● Your objective: Transcribe the entries below exactly as they appear.

[Extracted information Boundary: Start]

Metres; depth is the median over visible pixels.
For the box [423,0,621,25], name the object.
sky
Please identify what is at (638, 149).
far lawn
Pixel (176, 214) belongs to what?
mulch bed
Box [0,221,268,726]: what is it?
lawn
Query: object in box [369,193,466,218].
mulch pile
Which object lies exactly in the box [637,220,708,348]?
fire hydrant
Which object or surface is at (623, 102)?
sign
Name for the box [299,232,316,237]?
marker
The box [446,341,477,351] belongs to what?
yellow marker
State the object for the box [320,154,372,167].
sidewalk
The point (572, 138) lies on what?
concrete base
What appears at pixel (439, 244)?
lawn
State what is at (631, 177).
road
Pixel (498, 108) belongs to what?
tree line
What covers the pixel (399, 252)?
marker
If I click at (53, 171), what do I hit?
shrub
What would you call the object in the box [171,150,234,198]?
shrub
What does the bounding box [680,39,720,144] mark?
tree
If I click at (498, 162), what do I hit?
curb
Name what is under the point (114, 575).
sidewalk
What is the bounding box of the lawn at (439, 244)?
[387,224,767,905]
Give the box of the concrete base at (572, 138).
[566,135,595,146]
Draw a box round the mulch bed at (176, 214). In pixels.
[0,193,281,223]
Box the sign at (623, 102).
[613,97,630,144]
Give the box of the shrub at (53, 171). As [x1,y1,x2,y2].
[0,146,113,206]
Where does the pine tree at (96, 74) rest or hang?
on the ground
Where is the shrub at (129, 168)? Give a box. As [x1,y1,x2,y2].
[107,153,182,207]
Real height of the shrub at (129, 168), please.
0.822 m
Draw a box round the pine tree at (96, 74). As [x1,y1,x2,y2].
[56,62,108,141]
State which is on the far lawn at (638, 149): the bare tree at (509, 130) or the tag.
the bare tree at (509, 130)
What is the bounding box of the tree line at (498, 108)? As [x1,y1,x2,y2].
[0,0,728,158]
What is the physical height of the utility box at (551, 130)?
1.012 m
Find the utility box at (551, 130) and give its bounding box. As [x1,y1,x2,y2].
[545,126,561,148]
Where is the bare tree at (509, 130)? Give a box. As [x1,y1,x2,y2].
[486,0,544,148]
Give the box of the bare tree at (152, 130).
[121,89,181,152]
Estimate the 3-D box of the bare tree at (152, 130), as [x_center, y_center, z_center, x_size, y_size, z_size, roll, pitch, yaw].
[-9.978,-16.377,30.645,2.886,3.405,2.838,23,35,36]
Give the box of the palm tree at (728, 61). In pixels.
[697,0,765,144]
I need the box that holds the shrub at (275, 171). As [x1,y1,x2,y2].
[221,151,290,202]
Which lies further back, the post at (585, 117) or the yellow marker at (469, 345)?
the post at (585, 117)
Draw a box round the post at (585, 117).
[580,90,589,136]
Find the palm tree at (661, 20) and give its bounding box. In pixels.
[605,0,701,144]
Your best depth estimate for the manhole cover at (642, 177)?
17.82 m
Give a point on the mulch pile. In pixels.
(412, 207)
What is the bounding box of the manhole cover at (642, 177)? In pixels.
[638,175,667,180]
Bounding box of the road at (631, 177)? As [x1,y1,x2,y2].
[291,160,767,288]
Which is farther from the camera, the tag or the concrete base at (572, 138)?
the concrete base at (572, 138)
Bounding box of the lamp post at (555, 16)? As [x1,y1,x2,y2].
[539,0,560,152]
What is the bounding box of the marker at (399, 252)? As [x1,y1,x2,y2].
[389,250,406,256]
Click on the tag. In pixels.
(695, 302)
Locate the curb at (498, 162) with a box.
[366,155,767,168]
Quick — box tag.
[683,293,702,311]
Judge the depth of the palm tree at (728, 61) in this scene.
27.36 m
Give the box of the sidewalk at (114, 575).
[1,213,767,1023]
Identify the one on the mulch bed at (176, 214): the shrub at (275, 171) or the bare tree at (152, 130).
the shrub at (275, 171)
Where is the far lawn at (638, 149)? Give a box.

[Extracted information Boundary: End]

● Exercise response:
Metres; depth is the median over visible pixels.
For the box [423,0,621,25], name the object.
sky
Please identify what is at (638, 149).
far lawn
Pixel (176, 214) belongs to what?
mulch bed
Box [0,221,268,726]: what is it?
lawn
Query: object in box [369,193,466,218].
mulch pile
Which object lies exactly in the box [637,220,708,348]?
fire hydrant
Which object or surface is at (623, 102)?
sign
Name for the box [299,232,316,237]?
marker
The box [446,341,477,351] belongs to what?
yellow marker
State the object for the box [320,154,372,167].
sidewalk
The point (572, 138) lies on what?
concrete base
What appears at pixel (439, 244)?
lawn
State what is at (631, 177).
road
Pixel (498, 108) belongs to what?
tree line
What covers the pixel (399, 252)?
marker
If I click at (53, 171), what do I hit?
shrub
What would you call the object in the box [171,150,234,198]?
shrub
What does the bounding box [680,39,720,144] mark?
tree
If I click at (498, 162), what do I hit?
curb
Name what is under the point (114, 575).
sidewalk
What is the bounding box of the lawn at (439, 244)?
[387,224,767,905]
Give the box of the concrete base at (572, 138).
[566,135,595,146]
Draw a box round the mulch bed at (176, 214). In pixels.
[0,193,281,223]
Box the sign at (623, 102).
[613,97,630,144]
Give the box of the shrub at (53, 171). As [x1,y1,x2,y2].
[0,146,113,206]
Where does the pine tree at (96, 74) rest or hang?
on the ground
Where is the shrub at (129, 168)? Give a box. As [x1,y1,x2,y2].
[107,153,182,207]
Real height of the shrub at (129, 168), please.
0.822 m
Draw a box round the pine tree at (96, 74). As [x1,y1,x2,y2].
[56,62,108,141]
State which is on the far lawn at (638, 149): the bare tree at (509, 130) or the tag.
the bare tree at (509, 130)
What is the bounding box of the tree line at (498, 108)? As [x1,y1,x2,y2].
[0,0,728,158]
What is the physical height of the utility box at (551, 130)?
1.012 m
Find the utility box at (551, 130) and give its bounding box. As [x1,y1,x2,y2].
[545,126,561,148]
Where is the bare tree at (509, 130)? Give a box. As [x1,y1,x2,y2].
[486,0,544,148]
Give the box of the bare tree at (152, 130).
[121,89,181,152]
Estimate the 3-D box of the bare tree at (152, 130), as [x_center, y_center, z_center, x_size, y_size, z_size, roll, pitch, yaw].
[-9.978,-16.377,30.645,2.886,3.405,2.838,23,35,36]
Give the box of the palm tree at (728, 61). In pixels.
[697,0,765,144]
I need the box that holds the shrub at (275, 171). As [x1,y1,x2,y2].
[221,151,290,202]
Which lies further back, the post at (585, 117) or the yellow marker at (469, 345)?
the post at (585, 117)
Draw a box round the post at (585, 117).
[580,90,589,136]
Find the palm tree at (661, 20) and give its bounding box. In pixels.
[605,0,701,144]
Your best depth estimate for the manhole cover at (642, 177)?
17.82 m
Give a point on the mulch pile. In pixels.
(412, 207)
What is the bounding box of the manhole cover at (642, 177)? In pixels.
[638,175,667,180]
Bounding box of the road at (631, 177)? As [x1,y1,x2,y2].
[291,160,767,288]
Which is farther from the camera, the tag or the concrete base at (572, 138)?
the concrete base at (572, 138)
Bounding box of the lamp post at (555, 16)? As [x1,y1,x2,y2].
[539,0,560,152]
What is the bounding box of the marker at (399, 252)? As [x1,y1,x2,y2].
[389,250,406,256]
Click on the tag. In pixels.
(695, 302)
Locate the curb at (498, 162) with a box.
[366,155,767,168]
Quick — box tag.
[683,293,702,311]
Judge the depth of the palm tree at (728, 61) in this scene.
27.36 m
Give the box of the sidewalk at (114, 575).
[1,213,767,1023]
Identify the one on the mulch bed at (176, 214): the shrub at (275, 171) or the bare tree at (152, 130).
the shrub at (275, 171)
Where is the far lawn at (638, 149)? Give a box.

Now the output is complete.